Implantable Cardioverter Defibrillators in LVAD Patients
While clearly indicated to reduce sudden death in advanced heart failure populations,26 greater controversy exists regarding the use of ICD therapies in LVAD-supported individuals – particularly those with contemporary continuous-flow devices. Though some investigators have reported survival benefits with ICDs in these patients, and hence advocate ICD implantation in all individuals,6,8 others have shown no demonstrable improvements in mortality.4,21 At this point it is unclear whether everyone with an LVAD should receive an ICD. Given the known adverse impact of ICD shocks on quality of life, the risk of ICD infection and haematogenous seeding of the LVAD pump, and the challenges with electrical interference between some devices, perhaps a more tailored approach to ICD implantation should be considered. In fact, some have advocated the implantation of an ICD only for those with a substantial burden of pre-LVAD arrhythmias.4,8 Additional study will be needed to clarify this ICD debate.

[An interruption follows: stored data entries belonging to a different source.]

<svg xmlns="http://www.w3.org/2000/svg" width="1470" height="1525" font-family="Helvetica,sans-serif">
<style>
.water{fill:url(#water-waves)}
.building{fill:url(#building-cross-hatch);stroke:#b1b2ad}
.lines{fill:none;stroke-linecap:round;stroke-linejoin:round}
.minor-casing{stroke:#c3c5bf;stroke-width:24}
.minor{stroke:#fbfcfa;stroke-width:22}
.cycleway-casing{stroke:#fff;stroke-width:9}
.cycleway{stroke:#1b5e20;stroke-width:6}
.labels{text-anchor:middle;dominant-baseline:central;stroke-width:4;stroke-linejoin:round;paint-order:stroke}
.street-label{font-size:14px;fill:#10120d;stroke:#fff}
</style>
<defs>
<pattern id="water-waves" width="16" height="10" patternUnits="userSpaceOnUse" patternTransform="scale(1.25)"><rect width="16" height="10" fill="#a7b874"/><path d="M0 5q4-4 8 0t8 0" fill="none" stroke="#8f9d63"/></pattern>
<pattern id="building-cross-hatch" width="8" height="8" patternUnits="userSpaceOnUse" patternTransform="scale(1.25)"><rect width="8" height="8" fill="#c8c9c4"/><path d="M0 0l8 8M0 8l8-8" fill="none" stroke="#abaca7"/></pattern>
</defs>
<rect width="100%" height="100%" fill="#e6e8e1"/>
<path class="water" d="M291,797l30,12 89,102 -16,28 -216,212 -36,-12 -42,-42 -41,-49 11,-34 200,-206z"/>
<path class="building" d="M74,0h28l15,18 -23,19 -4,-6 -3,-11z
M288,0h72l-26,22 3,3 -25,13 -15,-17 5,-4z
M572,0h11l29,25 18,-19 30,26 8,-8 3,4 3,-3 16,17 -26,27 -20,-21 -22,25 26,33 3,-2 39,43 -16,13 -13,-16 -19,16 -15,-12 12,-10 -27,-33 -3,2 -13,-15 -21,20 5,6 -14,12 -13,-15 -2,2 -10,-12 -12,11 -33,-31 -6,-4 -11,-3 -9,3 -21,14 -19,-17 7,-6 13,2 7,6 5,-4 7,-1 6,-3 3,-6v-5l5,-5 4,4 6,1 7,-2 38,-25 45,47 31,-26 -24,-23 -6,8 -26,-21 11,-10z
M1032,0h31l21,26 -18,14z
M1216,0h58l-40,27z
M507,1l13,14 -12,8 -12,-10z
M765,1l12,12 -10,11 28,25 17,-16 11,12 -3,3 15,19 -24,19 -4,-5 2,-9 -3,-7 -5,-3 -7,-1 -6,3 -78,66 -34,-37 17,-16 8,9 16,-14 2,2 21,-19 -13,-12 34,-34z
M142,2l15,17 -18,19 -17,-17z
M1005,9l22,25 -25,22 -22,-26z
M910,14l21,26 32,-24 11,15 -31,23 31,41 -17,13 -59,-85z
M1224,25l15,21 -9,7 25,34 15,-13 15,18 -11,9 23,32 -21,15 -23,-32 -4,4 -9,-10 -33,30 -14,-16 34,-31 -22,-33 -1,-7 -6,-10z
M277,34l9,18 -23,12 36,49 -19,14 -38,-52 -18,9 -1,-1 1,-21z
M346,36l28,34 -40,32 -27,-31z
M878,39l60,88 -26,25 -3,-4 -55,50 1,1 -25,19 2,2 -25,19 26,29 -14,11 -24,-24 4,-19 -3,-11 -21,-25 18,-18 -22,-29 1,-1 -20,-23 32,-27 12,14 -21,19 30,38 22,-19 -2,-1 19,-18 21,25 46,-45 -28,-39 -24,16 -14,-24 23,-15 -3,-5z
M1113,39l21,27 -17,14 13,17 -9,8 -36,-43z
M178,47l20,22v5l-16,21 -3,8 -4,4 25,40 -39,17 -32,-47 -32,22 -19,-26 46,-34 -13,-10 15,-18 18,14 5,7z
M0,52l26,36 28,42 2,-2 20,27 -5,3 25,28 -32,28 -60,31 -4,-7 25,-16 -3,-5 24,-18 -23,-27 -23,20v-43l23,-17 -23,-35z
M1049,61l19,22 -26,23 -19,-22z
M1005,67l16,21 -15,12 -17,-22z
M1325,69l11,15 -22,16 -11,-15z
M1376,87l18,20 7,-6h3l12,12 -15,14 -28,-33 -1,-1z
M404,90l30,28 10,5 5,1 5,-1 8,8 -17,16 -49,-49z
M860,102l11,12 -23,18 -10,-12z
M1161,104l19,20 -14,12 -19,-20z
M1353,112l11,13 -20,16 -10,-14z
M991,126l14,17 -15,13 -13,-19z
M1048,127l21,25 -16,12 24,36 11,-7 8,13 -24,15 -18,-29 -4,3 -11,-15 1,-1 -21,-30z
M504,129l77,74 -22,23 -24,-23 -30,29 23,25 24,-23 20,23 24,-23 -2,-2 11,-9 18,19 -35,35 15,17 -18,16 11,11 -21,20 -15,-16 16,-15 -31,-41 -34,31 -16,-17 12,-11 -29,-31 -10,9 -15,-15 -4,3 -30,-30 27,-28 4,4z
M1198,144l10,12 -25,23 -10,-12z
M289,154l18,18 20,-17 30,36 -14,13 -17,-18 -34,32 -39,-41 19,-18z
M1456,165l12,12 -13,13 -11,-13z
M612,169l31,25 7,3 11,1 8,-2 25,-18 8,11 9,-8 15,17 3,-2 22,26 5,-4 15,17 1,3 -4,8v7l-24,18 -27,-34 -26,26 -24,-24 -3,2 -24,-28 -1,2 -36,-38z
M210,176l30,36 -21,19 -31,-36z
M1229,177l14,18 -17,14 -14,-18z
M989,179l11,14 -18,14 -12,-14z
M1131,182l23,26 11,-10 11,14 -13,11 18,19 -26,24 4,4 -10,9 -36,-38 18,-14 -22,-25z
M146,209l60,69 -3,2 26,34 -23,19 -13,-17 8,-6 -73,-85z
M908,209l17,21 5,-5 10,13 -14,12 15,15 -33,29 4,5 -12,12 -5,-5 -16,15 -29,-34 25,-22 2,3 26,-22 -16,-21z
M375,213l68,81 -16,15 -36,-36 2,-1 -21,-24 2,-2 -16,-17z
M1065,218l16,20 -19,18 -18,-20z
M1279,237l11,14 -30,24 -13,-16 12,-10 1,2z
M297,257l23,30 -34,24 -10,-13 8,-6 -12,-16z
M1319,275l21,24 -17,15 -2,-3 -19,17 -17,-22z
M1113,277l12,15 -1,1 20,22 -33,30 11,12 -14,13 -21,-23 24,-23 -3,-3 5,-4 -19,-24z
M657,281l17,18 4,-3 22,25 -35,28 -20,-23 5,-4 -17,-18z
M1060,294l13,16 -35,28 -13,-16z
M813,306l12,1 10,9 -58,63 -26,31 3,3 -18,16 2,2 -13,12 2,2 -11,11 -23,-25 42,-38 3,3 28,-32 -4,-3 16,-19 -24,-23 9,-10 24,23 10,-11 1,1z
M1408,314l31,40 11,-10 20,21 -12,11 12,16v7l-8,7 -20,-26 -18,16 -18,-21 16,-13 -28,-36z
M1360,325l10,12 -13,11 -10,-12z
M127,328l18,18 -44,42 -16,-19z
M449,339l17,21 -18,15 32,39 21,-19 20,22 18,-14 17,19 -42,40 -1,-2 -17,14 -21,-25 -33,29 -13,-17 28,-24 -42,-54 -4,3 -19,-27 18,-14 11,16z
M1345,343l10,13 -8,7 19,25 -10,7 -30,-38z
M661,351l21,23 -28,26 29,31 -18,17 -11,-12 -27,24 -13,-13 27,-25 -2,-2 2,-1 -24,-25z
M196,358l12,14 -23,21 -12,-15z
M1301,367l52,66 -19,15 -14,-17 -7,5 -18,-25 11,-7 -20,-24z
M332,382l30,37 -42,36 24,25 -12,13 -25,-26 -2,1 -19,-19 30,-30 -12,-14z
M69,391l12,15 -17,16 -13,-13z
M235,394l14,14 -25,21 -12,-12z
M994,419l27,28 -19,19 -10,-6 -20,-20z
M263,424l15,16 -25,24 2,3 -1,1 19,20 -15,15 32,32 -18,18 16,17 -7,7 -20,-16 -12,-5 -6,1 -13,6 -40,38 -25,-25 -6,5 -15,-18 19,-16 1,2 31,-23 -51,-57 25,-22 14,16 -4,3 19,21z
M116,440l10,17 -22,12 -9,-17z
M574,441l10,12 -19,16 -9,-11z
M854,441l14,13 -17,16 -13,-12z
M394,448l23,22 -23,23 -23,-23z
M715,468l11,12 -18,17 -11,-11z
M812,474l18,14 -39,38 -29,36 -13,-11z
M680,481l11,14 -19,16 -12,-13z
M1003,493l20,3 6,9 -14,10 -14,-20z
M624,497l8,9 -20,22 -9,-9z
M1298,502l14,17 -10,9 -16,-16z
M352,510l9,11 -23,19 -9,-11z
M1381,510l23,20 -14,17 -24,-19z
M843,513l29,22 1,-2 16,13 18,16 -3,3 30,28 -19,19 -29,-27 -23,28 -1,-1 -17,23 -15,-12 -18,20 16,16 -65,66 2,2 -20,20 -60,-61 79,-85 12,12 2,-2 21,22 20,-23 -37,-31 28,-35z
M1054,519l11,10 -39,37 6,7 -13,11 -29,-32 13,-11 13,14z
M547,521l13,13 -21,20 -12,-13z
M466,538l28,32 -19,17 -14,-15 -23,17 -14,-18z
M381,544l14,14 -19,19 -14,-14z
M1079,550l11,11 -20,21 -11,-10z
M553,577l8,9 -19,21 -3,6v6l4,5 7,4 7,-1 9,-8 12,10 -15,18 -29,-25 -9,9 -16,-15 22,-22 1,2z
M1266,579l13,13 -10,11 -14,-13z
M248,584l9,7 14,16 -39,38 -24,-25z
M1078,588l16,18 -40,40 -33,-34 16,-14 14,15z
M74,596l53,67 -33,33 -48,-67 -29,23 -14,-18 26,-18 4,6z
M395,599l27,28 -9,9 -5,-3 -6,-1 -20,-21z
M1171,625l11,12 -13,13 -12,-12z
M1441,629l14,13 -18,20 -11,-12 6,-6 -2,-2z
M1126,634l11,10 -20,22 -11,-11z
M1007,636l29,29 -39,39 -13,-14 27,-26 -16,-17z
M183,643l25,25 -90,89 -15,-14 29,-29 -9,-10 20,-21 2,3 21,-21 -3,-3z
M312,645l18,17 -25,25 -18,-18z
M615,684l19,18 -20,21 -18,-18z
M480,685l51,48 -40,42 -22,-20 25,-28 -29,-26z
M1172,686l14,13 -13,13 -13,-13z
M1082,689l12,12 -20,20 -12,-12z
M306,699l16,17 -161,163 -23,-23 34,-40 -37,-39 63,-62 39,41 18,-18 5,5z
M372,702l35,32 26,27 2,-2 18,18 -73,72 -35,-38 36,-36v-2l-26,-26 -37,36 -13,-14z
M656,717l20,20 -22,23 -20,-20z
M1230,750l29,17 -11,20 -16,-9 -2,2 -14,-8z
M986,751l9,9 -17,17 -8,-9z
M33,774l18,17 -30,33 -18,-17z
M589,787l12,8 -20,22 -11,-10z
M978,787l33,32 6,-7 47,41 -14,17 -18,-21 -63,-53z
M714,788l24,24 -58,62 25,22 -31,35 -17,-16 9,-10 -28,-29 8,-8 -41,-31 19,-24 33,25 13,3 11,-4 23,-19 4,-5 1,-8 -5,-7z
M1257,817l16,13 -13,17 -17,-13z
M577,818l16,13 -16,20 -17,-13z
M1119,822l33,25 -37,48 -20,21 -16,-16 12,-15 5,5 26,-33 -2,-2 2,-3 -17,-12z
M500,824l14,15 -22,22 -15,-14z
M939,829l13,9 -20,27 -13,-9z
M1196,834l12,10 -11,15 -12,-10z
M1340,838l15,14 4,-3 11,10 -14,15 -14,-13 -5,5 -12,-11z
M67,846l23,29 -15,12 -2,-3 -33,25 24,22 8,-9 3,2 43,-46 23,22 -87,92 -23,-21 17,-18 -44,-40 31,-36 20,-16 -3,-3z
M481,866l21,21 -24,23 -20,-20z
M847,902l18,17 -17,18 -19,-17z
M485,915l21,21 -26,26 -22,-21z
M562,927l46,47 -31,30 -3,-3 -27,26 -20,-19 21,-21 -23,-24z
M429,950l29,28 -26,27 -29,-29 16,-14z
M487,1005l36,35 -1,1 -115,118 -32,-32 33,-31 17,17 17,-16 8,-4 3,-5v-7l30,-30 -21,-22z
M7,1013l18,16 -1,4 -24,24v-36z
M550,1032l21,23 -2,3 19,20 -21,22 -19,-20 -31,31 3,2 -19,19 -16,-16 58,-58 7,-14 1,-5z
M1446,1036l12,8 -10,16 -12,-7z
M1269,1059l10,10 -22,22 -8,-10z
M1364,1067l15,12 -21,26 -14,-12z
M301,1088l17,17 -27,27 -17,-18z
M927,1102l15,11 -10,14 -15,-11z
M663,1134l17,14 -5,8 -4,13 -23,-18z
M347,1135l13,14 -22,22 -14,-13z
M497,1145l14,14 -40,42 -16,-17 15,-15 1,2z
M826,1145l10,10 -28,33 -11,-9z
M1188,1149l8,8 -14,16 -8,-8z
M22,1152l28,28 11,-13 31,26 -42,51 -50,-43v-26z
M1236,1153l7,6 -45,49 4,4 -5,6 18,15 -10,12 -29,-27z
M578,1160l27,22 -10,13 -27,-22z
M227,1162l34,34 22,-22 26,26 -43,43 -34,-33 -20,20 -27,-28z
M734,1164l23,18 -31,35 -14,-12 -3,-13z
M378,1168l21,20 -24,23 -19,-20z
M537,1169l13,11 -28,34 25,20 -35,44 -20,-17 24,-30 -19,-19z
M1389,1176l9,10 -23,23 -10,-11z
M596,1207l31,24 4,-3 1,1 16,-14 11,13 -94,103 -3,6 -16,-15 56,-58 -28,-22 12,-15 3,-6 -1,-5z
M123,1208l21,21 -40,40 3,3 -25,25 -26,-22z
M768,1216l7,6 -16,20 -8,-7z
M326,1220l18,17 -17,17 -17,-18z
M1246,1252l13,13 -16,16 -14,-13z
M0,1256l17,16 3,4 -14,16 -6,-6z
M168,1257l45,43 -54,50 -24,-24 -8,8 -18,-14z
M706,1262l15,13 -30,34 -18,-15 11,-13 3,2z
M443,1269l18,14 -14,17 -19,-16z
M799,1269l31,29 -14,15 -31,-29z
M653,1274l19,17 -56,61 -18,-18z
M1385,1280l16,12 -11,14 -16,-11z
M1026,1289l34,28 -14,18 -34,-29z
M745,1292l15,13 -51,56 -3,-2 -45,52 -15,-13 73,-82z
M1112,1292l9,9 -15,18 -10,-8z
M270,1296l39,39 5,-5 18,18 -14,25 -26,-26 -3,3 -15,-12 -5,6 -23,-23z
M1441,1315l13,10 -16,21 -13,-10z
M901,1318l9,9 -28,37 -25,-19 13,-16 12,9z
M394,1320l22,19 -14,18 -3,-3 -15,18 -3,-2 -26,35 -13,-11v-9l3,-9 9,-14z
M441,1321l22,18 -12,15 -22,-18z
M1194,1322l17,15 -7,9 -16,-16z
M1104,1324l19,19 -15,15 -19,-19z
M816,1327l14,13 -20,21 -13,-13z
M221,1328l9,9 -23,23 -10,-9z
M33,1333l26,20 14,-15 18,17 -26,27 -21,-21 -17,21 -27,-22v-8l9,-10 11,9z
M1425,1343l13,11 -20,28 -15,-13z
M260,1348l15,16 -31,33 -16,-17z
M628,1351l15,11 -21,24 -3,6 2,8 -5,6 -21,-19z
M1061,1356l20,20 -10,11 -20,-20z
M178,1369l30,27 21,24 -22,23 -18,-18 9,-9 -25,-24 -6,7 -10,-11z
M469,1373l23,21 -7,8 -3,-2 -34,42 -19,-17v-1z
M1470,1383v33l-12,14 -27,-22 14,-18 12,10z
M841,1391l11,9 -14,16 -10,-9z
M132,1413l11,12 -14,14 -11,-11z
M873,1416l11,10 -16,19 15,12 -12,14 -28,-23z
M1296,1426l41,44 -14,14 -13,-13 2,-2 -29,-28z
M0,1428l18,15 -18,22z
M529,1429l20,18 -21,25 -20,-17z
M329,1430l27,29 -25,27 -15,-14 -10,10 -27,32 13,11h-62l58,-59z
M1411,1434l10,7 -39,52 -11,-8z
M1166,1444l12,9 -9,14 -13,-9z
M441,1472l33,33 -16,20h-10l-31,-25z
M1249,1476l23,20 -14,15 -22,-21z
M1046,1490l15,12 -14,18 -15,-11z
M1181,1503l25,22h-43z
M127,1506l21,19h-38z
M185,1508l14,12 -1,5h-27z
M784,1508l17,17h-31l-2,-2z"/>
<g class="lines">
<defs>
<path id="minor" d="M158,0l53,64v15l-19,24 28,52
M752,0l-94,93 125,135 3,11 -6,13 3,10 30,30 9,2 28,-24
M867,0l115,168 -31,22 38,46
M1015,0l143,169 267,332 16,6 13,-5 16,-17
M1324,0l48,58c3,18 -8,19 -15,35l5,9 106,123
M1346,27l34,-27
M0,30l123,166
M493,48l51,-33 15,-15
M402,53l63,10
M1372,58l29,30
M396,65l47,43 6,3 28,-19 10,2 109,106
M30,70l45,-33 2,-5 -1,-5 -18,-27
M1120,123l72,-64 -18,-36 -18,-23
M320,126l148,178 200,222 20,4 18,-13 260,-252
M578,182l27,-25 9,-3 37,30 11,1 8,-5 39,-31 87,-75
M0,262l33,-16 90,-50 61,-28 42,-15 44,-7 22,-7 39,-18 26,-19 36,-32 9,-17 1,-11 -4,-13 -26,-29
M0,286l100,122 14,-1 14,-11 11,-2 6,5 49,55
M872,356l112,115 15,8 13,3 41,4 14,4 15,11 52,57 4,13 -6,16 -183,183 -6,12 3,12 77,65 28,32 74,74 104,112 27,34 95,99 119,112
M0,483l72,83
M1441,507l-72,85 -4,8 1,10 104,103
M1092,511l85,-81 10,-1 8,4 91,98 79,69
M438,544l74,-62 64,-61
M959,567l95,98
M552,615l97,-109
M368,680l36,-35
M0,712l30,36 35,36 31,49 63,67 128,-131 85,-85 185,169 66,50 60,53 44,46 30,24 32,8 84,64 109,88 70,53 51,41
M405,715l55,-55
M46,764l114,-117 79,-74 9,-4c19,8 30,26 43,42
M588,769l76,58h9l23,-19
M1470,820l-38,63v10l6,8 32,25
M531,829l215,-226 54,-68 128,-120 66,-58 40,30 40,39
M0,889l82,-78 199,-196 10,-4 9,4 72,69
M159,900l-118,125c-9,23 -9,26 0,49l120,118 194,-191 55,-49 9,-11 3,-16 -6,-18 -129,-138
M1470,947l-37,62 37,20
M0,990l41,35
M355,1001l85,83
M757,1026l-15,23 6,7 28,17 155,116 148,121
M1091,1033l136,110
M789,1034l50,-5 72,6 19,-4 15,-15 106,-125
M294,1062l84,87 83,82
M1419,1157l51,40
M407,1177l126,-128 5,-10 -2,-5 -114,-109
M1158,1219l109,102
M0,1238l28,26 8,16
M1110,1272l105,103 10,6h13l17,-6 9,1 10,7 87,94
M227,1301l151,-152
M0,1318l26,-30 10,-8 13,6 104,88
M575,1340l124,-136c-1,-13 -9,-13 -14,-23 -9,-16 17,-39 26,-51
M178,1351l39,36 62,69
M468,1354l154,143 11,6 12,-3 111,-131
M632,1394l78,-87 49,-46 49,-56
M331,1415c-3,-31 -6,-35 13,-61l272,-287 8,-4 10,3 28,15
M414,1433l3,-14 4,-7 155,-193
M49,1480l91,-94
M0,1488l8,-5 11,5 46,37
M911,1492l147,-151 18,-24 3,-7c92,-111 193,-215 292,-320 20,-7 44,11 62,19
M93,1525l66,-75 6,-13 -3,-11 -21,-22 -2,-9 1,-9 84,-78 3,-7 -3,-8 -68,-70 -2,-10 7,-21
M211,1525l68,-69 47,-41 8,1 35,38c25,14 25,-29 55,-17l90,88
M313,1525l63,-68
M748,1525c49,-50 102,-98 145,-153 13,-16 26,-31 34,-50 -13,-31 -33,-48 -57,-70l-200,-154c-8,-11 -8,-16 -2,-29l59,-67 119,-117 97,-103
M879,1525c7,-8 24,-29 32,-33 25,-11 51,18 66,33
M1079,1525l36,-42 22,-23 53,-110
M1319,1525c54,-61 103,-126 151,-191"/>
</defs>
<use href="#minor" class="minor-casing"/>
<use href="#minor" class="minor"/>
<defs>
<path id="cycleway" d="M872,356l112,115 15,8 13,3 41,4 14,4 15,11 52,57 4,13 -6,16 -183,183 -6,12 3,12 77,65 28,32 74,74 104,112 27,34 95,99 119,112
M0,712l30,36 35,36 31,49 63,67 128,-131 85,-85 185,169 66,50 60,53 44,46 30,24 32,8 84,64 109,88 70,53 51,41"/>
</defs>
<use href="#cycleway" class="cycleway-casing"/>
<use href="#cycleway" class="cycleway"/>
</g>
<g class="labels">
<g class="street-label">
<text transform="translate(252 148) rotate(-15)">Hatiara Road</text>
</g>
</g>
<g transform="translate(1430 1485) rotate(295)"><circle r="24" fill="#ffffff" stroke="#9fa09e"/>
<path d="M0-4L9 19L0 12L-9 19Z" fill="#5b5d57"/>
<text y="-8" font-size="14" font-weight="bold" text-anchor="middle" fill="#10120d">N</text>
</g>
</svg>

How best to program an ICD during LVAD support also remains uncertain at this time. Given the improved tolerability of ventricular arrhythmias with continuous LVAD unloading, a more restrictive therapeutic strategy is often employed so that only arrhythmic events that are sustained or that result in haemodynamic instability are targeted for ICD intervention. More than likely, novel programming strategies utilising more aggressive anti-tachycardic pacing while limiting ICD discharge will be the goal for future arrhythmia treatment.
Conclusion
The implantation of an LVAD can enhance the functional status and survival of patients with end-stage heart failure. While improvements in pump design have led to greater durability and broader patient applicability, complications of these mechanical devices still exist. Among these are the development of ventricular arrhythmias. Though better tolerated than in unsupported individuals, ventricular arrhythmias can lead to worsening symptoms, increased hospitalisations and diminished quality of life among LVAD patients. Novel strategies for predicting, preventing and treating these common events are needed so that patients may continue to prosper from LVAD support.